As I've mentioned, I've been trying to think of some way to mark/memorialize the miscarriage. I've been surfing the net and reading other people's stories and googling, but nothing seemed quite right. It seemed as though the choices were either to do nothing or to do something so schmaltzy and trite and overly sentimental that there is no way I could possibly take it seriously, let alone think of it as any sort of tribute. I've been reading through the archives of other bloggers who have had miscarriages, trying to find myself in their words, I guess-- trying to locate the path of breadcrumbs that got them out of the dark forest of their grief-- and I came across the mizuko jizo in Unwellness. For the first time, it seemed like I may have found a possibility.
Peggy Orenstein writes, "I had never previously considered that there is no word in English for a miscarried or aborted fetus. In Japanese it is mizuko, which is typically translated as "water child." Historically, Japanese Buddhists believed that existence flowed into a being slowly, like liquid.

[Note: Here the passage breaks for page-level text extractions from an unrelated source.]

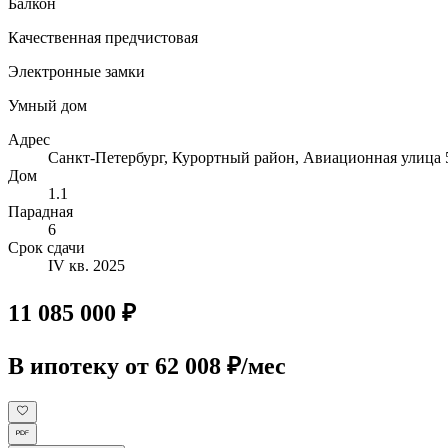
Балкон
Качественная предчистовая
Электронные замки
Умный дом
Адрес
Санкт-Петербург, Курортный район, Авиационная улица 
Дом
1.1
Парадная
6
Срок сдачи
IV кв. 2025
11 085 000 ₽
В ипотеку
от 62 008 ₽/мес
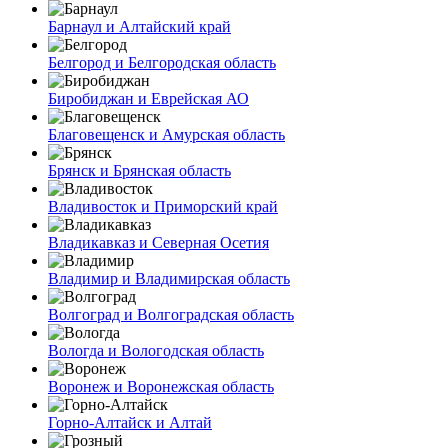
Барнаул и Алтайский край
Белгород и Белгородская область
Биробиджан и Еврейская АО
Благовещенск и Амурская область
Брянск и Брянская область
Владивосток и Приморский край
Владикавказ и Северная Осетия
Владимир и Владимирская область
Волгоград и Волгоградская область
Вологда и Вологодская область
Воронеж и Воронежская область
Горно-Алтайск и Алтай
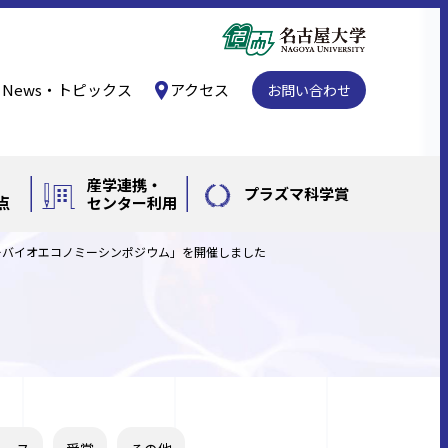
News・トピックス
アクセス
お問い合わせ
産学連携・
プラズマ科学賞
点
センター利用
ーバイオエコノミーシンポジウム」を開催しました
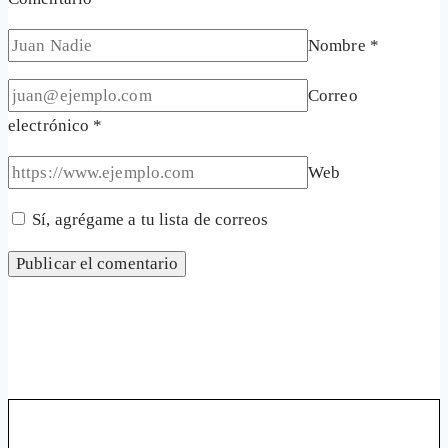
Nombre
*
Correo
electrónico
*
Web
Sí, agrégame a tu lista de correos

Children solidified only gradually over time and weren't considered to be fully in our world until they reached the age of 7." So the 'mizuko jizo' is the "bodhisattva, or enlightened being, who (among other tasks) watches over miscarried and aborted fetuses." The idea is "that Jizo would eventually help the mizuko find another pathway into being" and that we can, through ritual and acknowledgement, "send the mizuko off, wishing it well in the life that it will have to come . . . [b]ecause there's always a sense that it will live at another time."

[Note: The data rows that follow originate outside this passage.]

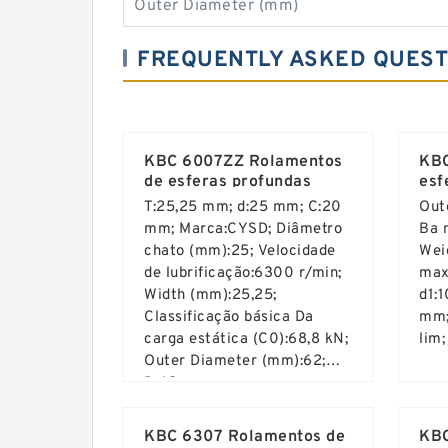
Outer Diameter (mm)
FREQUENTLY ASKED QUEST
KBC 6007ZZ Rolamentos
KBC
de esferas profundas
esf
T:25,25 mm; d:25 mm; C:20
Out
mm; Marca:CYSD; Diâmetro
Ba 
chato (mm):25; Velocidade
Wei
de lubrificação:6300 r/min;
max
Width (mm):25,25;
d1:
Classificação básica Da
mm;
carga estática (C0):68,8 kN;
lim;
Outer Diameter (mm):62;
D:62 mm;
Read More ...
Rea
KBC 6307 Rolamentos de
KBC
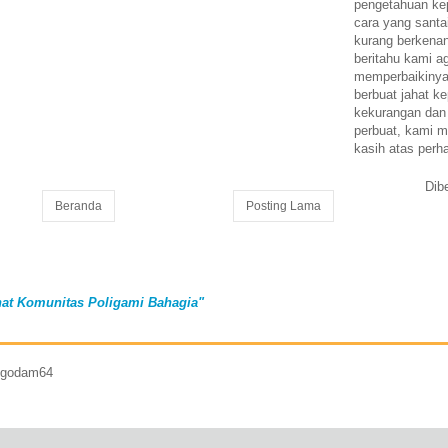
pengetahuan k
cara yang santa
kurang berkena
beritahu kami a
memperbaikinya.
berbuat jahat ke
kekurangan dan
perbuat, kami m
kasih atas perh
Dib
Beranda
Posting Lama
at Komunitas Poligami Bahagia"
7 godam64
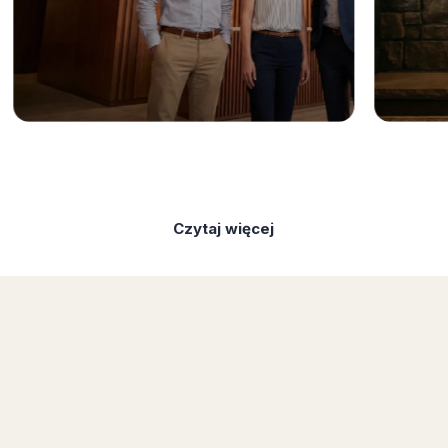
Czytaj więcej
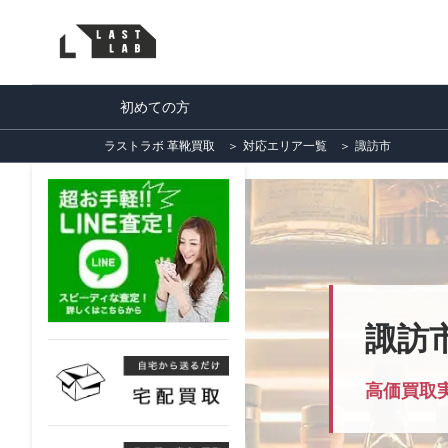
初めての方
ラストラボ 革靴買取
＞
対応エリア一覧
＞
諏訪市
諏訪
高価買取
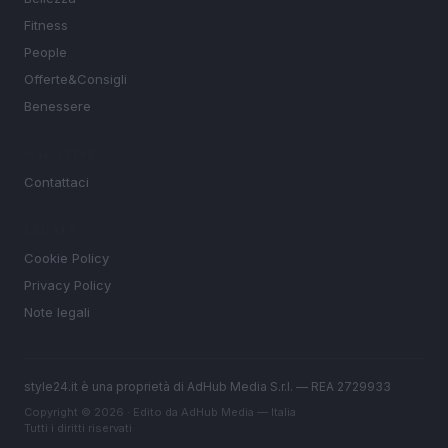
Fitness
People
Offerte&Consigli
Benessere
MAGAZINE
Contattaci
LEGALE
Cookie Policy
Privacy Policy
Note legali
style24.it è una proprietà di AdHub Media S.r.l. — REA 2729933
Copyright © 2026 · Edito da AdHub Media — Italia
Tutti i diritti riservati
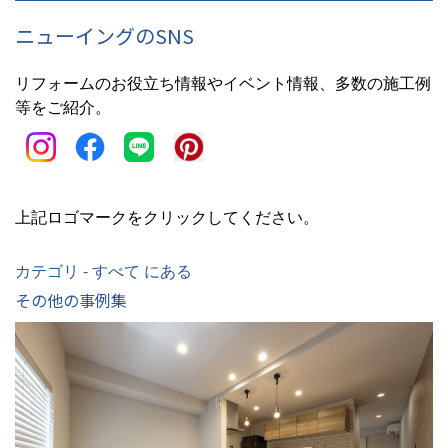
ニューイングのSNS
リフォームのお役立ち情報やイベント情報、多数の施工例
等をご紹介。
上記ロゴマークをクリックしてください。
カテゴリ - すべて にある
その他の事例集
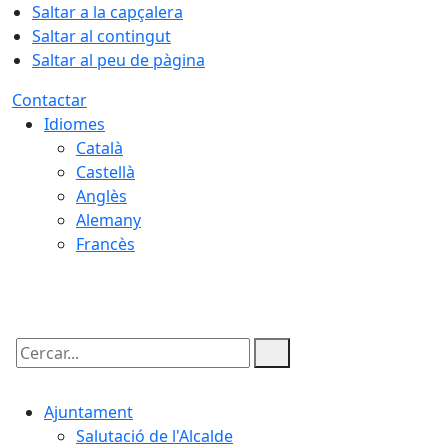
Saltar a la capçalera
Saltar al contingut
Saltar al peu de pàgina
Contactar
Idiomes
Català
Castellà
Anglès
Alemany
Francès
08.08.2026 | 23:08
Cercar:
Ajuntament
Salutació de l'Alcalde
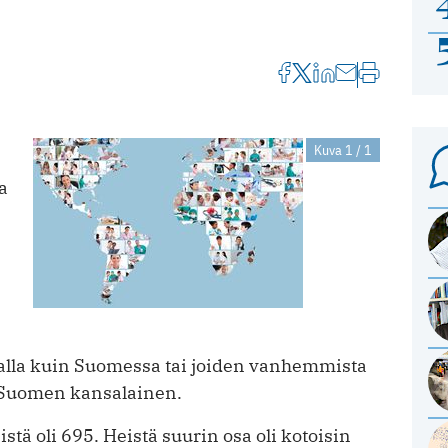
Kuva 1 / 1
a
ualla kuin Suomessa tai joiden vanhemmista
 Suomen kansalainen.
tä oli 695. Heistä suurin osa oli kotoisin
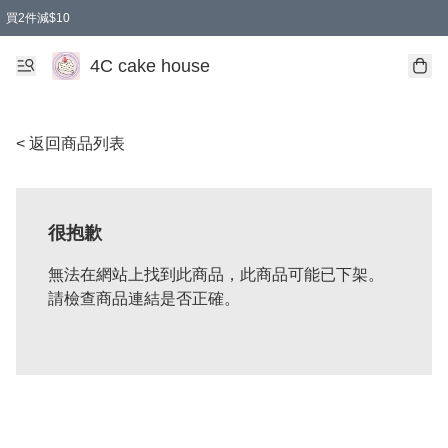
買2件減$10
任選兩件減$10
買兩盒減$10
買兩件減$10
買2件減$10
4C cake house
< 返回商品列表
很抱歉
無法在網站上找到此商品，此商品可能已下架。
請檢查商品連結是否正確。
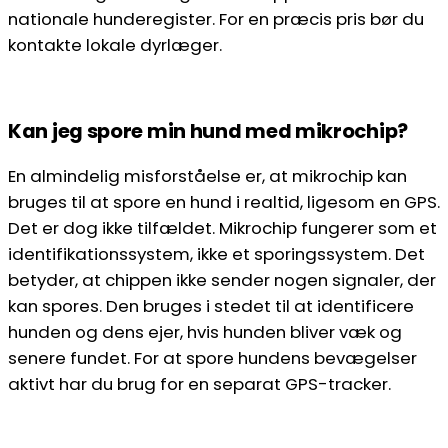
nationale hunderegister. For en præcis pris bør du
kontakte lokale dyrlæger.
Kan jeg spore min hund med mikrochip?
En almindelig misforståelse er, at mikrochip kan
bruges til at spore en hund i realtid, ligesom en GPS.
Det er dog ikke tilfældet. Mikrochip fungerer som et
identifikationssystem, ikke et sporingssystem. Det
betyder, at chippen ikke sender nogen signaler, der
kan spores. Den bruges i stedet til at identificere
hunden og dens ejer, hvis hunden bliver væk og
senere fundet. For at spore hundens bevægelser
aktivt har du brug for en separat GPS-tracker.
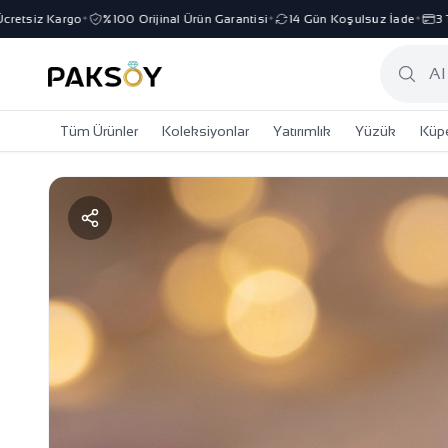
etsiz Kargo
%100 Orijinal Ürün Garantisi
14 Gün Koşulsuz İade
3 Tak
✦
✦
✦
Tüm Ürünler
Koleksiyonlar
Yatırımlık
Yüzük
Küp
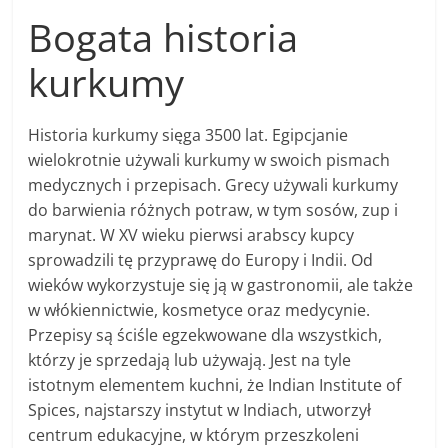
Bogata historia
kurkumy
Historia kurkumy sięga 3500 lat. Egipcjanie
wielokrotnie używali kurkumy w swoich pismach
medycznych i przepisach. Grecy używali kurkumy
do barwienia różnych potraw, w tym sosów, zup i
marynat. W XV wieku pierwsi arabscy kupcy
sprowadzili tę przyprawę do Europy i Indii. Od
wieków wykorzystuje się ją w gastronomii, ale także
w włókiennictwie, kosmetyce oraz medycynie.
Przepisy są ściśle egzekwowane dla wszystkich,
którzy je sprzedają lub używają. Jest na tyle
istotnym elementem kuchni, że Indian Institute of
Spices, najstarszy instytut w Indiach, utworzył
centrum edukacyjne, w którym przeszkoleni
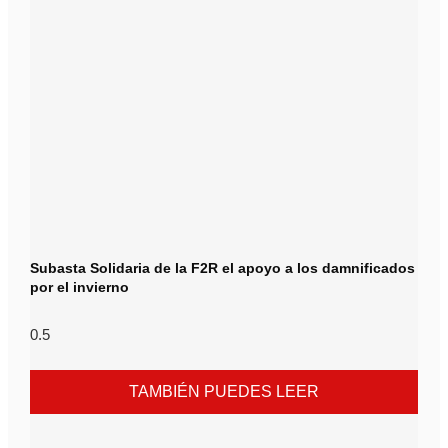
Subasta Solidaria de la F2R el apoyo a los damnificados
por el invierno
TAMBIÉN PUEDES LEER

My mother had a miscarriage (in her 40's) before she had my youngest sister. I was in high school at the time and I remember thinking a lot about what had happened, trying to fit it into my world view somehow. I somehow decided that whoever it was who had been trying to be born would be eventually. I decided that everyone who needed to get here did get here somehow. When my mother got pregnant again and had my sister, I remember thinking as I looked at her, 'you tried to come once before.' I even remember asking my mother if she thought that the new baby was the same one that hadn't made it through the first time. I don't think she ever answered me. This seems like the type of discussion that my overly pragmatic mother would have had very little patience for. But I have believed this cobbled-together theory of mine all these years and I think I do still. So, after a fair amount of searching, I found a mizuko jizo statue that I really liked and I ordered it. One of the things that I like so much about this particular version is that it is both holding a baby (which I assume to be the one who has died and is being watched over) and has a child peeking out from under its robes (which I think of as a child yet to come).

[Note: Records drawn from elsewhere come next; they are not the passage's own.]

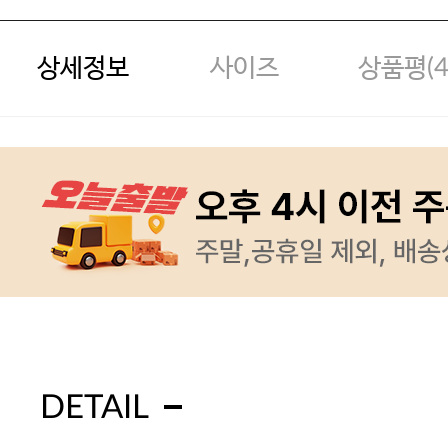
상세정보
사이즈
상품평(
DETAIL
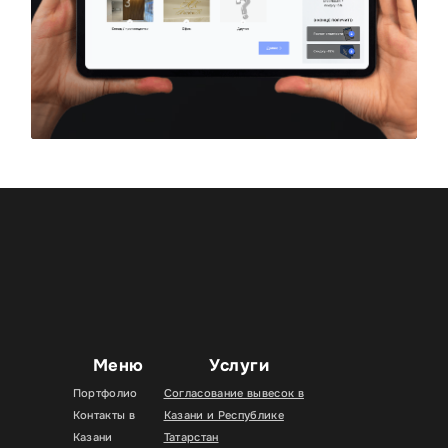
Меню
Услуги
Портфолио
Согласование вывесок в
Контакты в
Казани и Республике
Казани
Татарстан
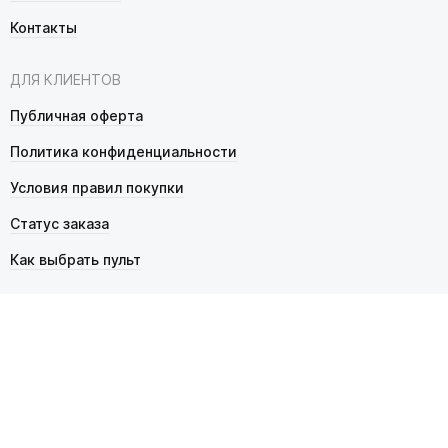
Контакты
ДЛЯ КЛИЕНТОВ
Публичная оферта
Политика конфиденциальности
Условия правил покупки
Статус заказа
Как выбрать пульт
© 2026 Pultmarket.ru. Все права защищены.
ИП Фалько Станислав Сергеевич, ОГРНИП 314343529600025,
ИНН 343525748469. Продажа товаров осуществляется
в соответствии с
публичной офертой
.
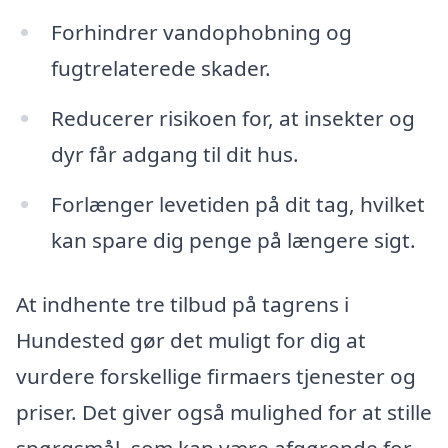
Forhindrer vandophobning og
fugtrelaterede skader.
Reducerer risikoen for, at insekter og
dyr får adgang til dit hus.
Forlænger levetiden på dit tag, hvilket
kan spare dig penge på længere sigt.
At indhente tre tilbud på tagrens i
Hundested gør det muligt for dig at
vurdere forskellige firmaers tjenester og
priser. Det giver også mulighed for at stille
spørgsmål, som kan være afgørende for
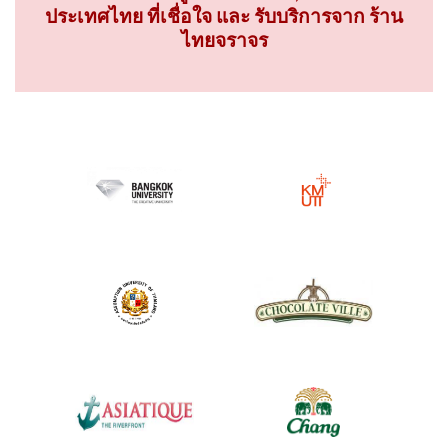
ประเทศไทย ที่เชื่อใจ และ รับบริการจาก ร้าน
ไทยจราจร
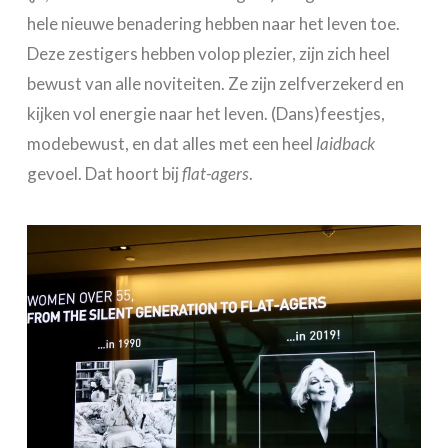
hele nieuwe benadering hebben naar het leven toe.
Deze zestigers hebben volop plezier, zijn zich heel
bewust van alle noviteiten. Ze zijn zelfverzekerd en
kijken vol energie naar het leven. (Dans)feestjes,
modebewust, en dat alles met een heel
laidback
gevoel. Dat hoort bij
flat-agers
.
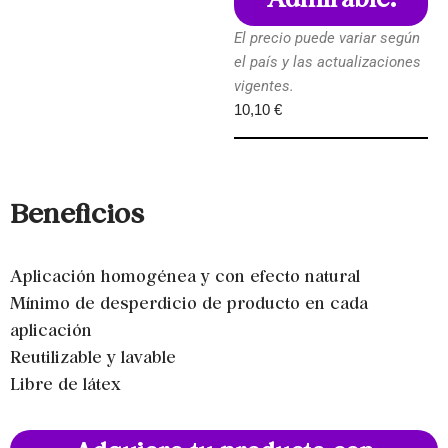
Admirable.
El precio puede variar según
el país y las actualizaciones
vigentes.
10,10
€
Beneficios
Aplicación homogénea y con efecto natural
Mínimo de desperdicio de producto en cada
aplicación
Reutilizable y lavable
Libre de látex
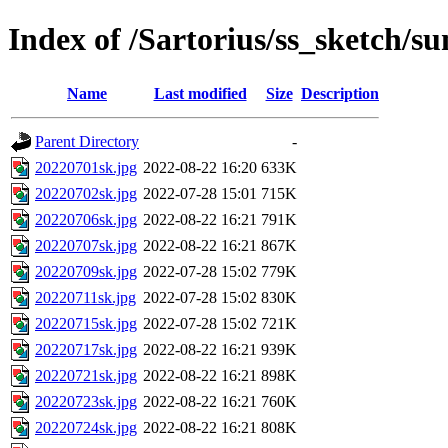
Index of /Sartorius/ss_sketch/s
Name
Last modified
Size
Description
Parent Directory
-
20220701sk.jpg
2022-08-22 16:20
633K
20220702sk.jpg
2022-07-28 15:01
715K
20220706sk.jpg
2022-08-22 16:21
791K
20220707sk.jpg
2022-08-22 16:21
867K
20220709sk.jpg
2022-07-28 15:02
779K
20220711sk.jpg
2022-07-28 15:02
830K
20220715sk.jpg
2022-07-28 15:02
721K
20220717sk.jpg
2022-08-22 16:21
939K
20220721sk.jpg
2022-08-22 16:21
898K
20220723sk.jpg
2022-08-22 16:21
760K
20220724sk.jpg
2022-08-22 16:21
808K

I feel as though I owe it something, this child that thought better of being mine, but I just don't know what. I find myself thinking in dialogue with it sometimes, but even then I don't know what to say, exactly, except "we wanted you," except "I'm sorry." But even then I don't know what I am apologizing for. I guess I'm apologizing for bad luck and for bad cells and for all my imperfections. I guess I'm apologizing for my selfishness and my love of gossip and how much I swear and for not working out more and for the drugs I took in college and for all the other millions of things that may make me far less than the best mother one could have. Sometimes I say, "I tried," which was one of the first things I said to Renee as we stood in the parking lot of the doctor's office, holding each other while everything slipped away.